AS they say, truth is often stranger than fiction.

And no one knows this more than author James Hayward.

James is a writer and historian who grew up in Colchester but now lives in Norfolk.

His latest book, Burn the Sea, is the true story of one of the greatest fictions of the Second World War and was partly inspired by his love of history growing up in the area.

“I’ve always had an interest in the Second World War,” he says, “in particular as a teenager when I lived in Colchester. Back then I spent a lot of my time cycling all over the area to the places where the Battle of Britain was fought over in the vain hope I might find something.

“I remember making pilgrimages to a shop in Clacton which Derek Johnson used to run. He was the author of East Anglia at War which was a huge influences on me during the Seventies.”
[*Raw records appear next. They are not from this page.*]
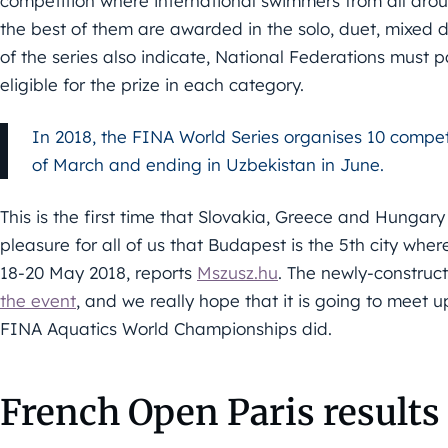
competition where international swimmers from all aro
the best of them are awarded in the solo, duet, mixed d
of the series also indicate, National Federations must p
eligible for the prize in each category.
In 2018, the FINA World Series organises 10 competi
of March and ending in Uzbekistan in June.
This is the first time that Slovakia, Greece and Hungary 
pleasure for all of us that Budapest is the 5th city whe
18-20 May 2018, reports
Mszusz.hu
. The newly-constru
the event
, and we really hope that it is going to meet 
FINA Aquatics World Championships did.
French Open Paris results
Later James would return to the area to study at Essex University and it was during that time he uncovered the story of the failed invasion of England, which he tackles in his very first book, The Bodies on the Beach.

Now he’s revisiting the subject, some 22 years later, in Burn the Sea Sparked by the Directorate of Military Intelligence and MI6, rumours that Britain had set fire to the English Channel to defeat a German invasion in 1940 quickly spread around the world. Highly popular in America, the incendiary ‘Big Lie’ became Britain’s first significant propaganda victory of the Second World War.

Yet the unlikely deception was founded in fact.

Dead German soldiers were washed ashore on British beaches, a secret Petroleum Warfare Department tested lethal flame barrages on land and sea, and fire ships were hastily dispatched to enemy ports as part of Operation Lucid.

Burn the Sea is the definitive account of the origin, circulation and astonishing longevity of the myth of the ‘invasion that failed’ in 1940, as well as its revival in 1992.

“There’s been a lot of material that has been declassified after 22 years,” James adds, “and of course there is a lot more information on the internet so that made it easier writing the book.

“It is a complicated subject dealing with military intelligence, propoganda and myth and so it’s a difficult story to explain, needing quite a bit of detail rather than a pacy narrative.

“What’s so remarkable about the tale is that it re-emerged as truth in 1992 when someone made an anonymous phone call to a newspaper. That just goes to show how powerful the original story.”

Burn the Sea is published on February 4 by the History Press priced £17.99.